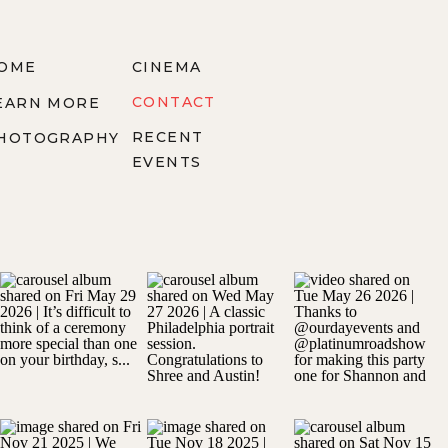
OME
CINEMA
CONTACT
EARN MORE
RECENT
HOTOGRAPHY
EVENTS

※ ※ ※

**Task directions:** Copy out every line of text in the records above, character for character. Leave the pictures out.

**Task output:**
OME
CINEMA
CONTACT
EARN MORE
RECENT
HOTOGRAPHY
EVENTS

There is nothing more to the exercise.